# How did your new build perform during the Cold Spell?



## porridge (5 Jan 2011)

I thought it would be interesting to hear how the new builds faired out during the cold snap. I will kick off with my own. 

Build information:  Year 2009, 3200sq ft, Timber Frame, 1.5 Storey, mHRV
BER: A2
Insulation:  8” Cellulose and 2” Rockwool, full fill in cavity
Heating System: Two wood burning stoves with air distribution systems. Manufactures: Lotus and M-Design. Electric under tile mats in the bathrooms. 
Fuel Purchased this year: 2m3 kiln Dried hardwood for €325. Bought in Nov, half used. 

Performance: 
There is just two of us occupying the house for the most part.  The Lotus stove heats the living room and bedroom. We light it at around 5pm, burns until about 11pm. Easily and quickly heats Living room and bed room to 20°C. The rooms hold their heat very well, still warm and comfortable until lighting up the next day. We would burn 5-6 pieces of timber per day. 
Over Christmas, with visitors calling, we decided to use the M-Design Stove to heat the open plan, kitchen, dining and living room. We lit the stove on the 23rd, and 24th and were very disappointed. The space reached about 14°C and we had burnt about 24 pieces or timber each day! Lit again early xmas day, must have burned 40 pieces of timber. Oven and cooker on full cooking xmas dinner. Temp reached 16°C. 
Lit the M-Design again on 2nd Jan, easily heated the open plan space to 18°C with about 20 pieces or timber. 
Neither stove lit since 2nd Jan, all rooms circa 16°C. 
Conclusions:  Open plan space was difficult to heat during the exceptionally cold weather, it took a few days to ramp up the temperature. Holds temperature well once heated. 
Improvements for next year: We will install oil and rads for convienence during exceptionally cold weather.  
Best Buy:  The electric mat in the bathroom. Although I haven’t got the ESB bill yet!


----------



## browtal (5 Jan 2011)

Please tell me about the electric mat in the bathroom, never heard of that. I am very interested. Thanks Browtal


----------



## onq (6 Jan 2011)

porridge,

Fascinated to hear about your experiences especially in the light of the large floor to ceiling patio doors I have seen employed in some houses and extensions.

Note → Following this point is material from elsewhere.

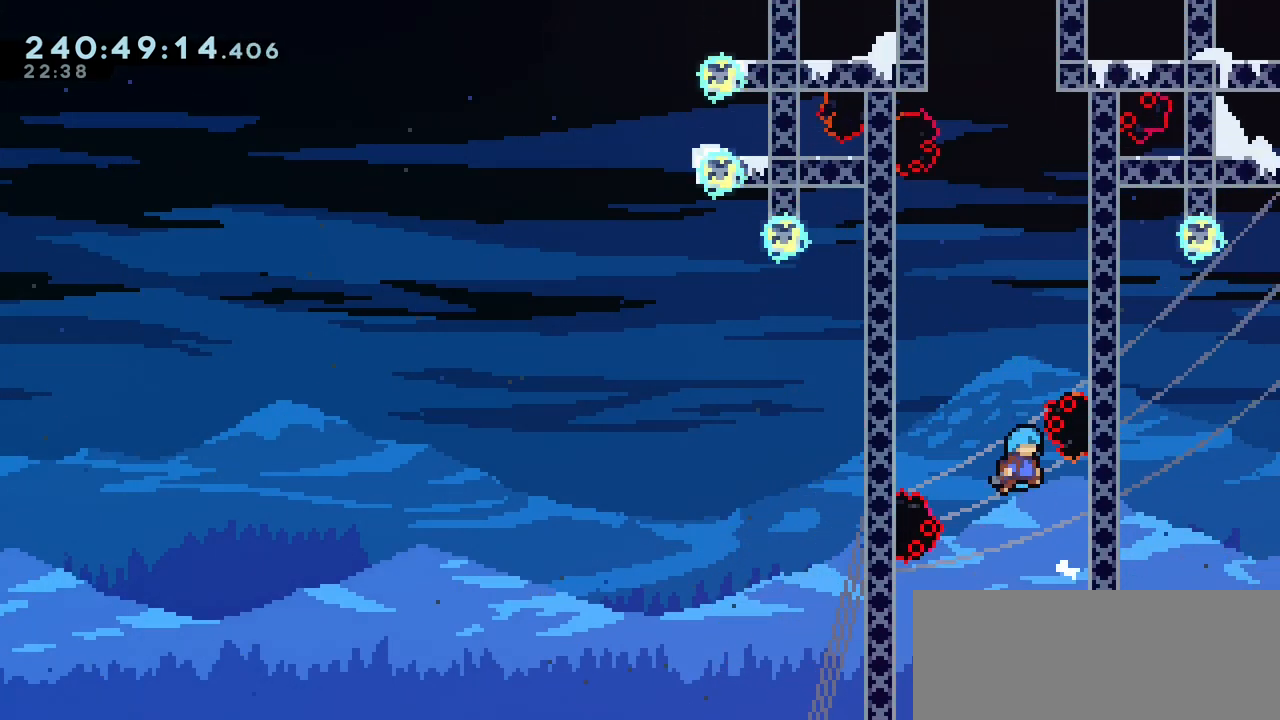
{"keys": ["grab", "left"], "events": [[17, "grab", "down"], [17, "jump2", "up"], [317, "up", "down"], [400, "right", "up"], [417, "up", "up"], [450, "left", "down"]]}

Am I correct in assuming that you have a separate pair of rooms for reception;
- the living room that was heated with the bedroom with the Lotus stove, and
- the open plan kitchen/living/dining room that was heated by the M-Design?

And that only the smaller living room was heated regularly?

Two further questions, just to tie things down a little;
- does the open plan kitchen living dining get any direct sunlight especially south light?
- do the smaller living space and bedroom get any direct sunlight especially south light?

Making certain assumptions, I would venture to suggest the following scenario may arise.

Even a well-insulated house will lose heat over time.
Unless the interiors are heated by solar gain during the day [limited though that may be in the winter time, it still counts], they will gradually lose their heat.

Similarly, insulation only helps retain heat, it doesn't generate it per se, so with no heating internally and even with some solar gain, if the total source of heat isn't sufficient to counter the heat lost at night and when its extremely cold, the building will get cold.

The fabric of the building itself will lose heat until the walls and even the insulation in the walls will eventually grow cold.

Heat transfer from the rooms that are heated will go some way to reducing this phenomenon, but many people building today seem to be using Rockwool and other insulants to sound-proof their internal walls.
This, together with tight-fitting internal doors and insualted first floors, will keep heat clsoe to the source and will tend not to disperse and heat the whole house.

The principle was first mooted in the 1997 Building Regulations with their relatively low interest in internal insualtion between spaces, which treated the house as an entity with separate zones for sleeping and living with only the living zones getting heated during the day.

While the bedrooms being used were heated, others could grow cold and attract damp and fungal growth, with likelihood of increased risk of pipes freezing during cold weather if the water tank was over one of those.
It gradually became apparent to some that allowing the rooms to get cold in very cold weather was counter productive to the health of the occupants if conditions caused condensation leading to damp and fungal spores to proliferate.

Everything has become magnified in the later regulations, with internal insulation meaning that heat transfer is further minimised while air-tightness can mean a higher incidence of air borne water vapour.

Judging from questions and accounts of issues arising both there and on boards.ie it seems that people are not being well informed as to the requirement to keep a certain minimum level of heat to avoid condensation/damp and/or long heat-up times.

Two log burning stoves may find it hard going to heat up a modern home if there is no background level of heating from radiators and/or underfloor heating to keep the "unheated" spaces at a certain minimum level at all times.

The current cold winters are not typical of Ireland over the past 50 years or so in my experience and hopefull will disappear with the sunspots peaking after 2013 - but thats still two years away!

So much for global warming.


ONQ.

[broken link removed]

All advice on AAM is remote from the situation and cannot be relied upon                     as a defence or support - in and of itself - should      legal        action    be      taken.
Competent legal and building professionals should be asked to advise in                     Real Life with rights to inspect and issue reports on     the         matters    at      hand.


----------



## sustanon (6 Jan 2011)

onq said:


> The current cold winters are not typical of Ireland over the past 50 years or so in my experience and hopefull will disappear with the sunspots peaking after 2013 - but thats still two years away!
> 
> So much for global warming.



Can you shed some light on the effect of sunspot activity on global climate change?

Thanks


----------



## onq (6 Jan 2011)

Nope. 

I was referring to the effect of sunspot activity on Irish winters, not the global climate.
For the record, I tend to be more of a skeptic where global warming is concerned.
We are frozen out of it this winter and the Gulf Stream "elevator" is still running.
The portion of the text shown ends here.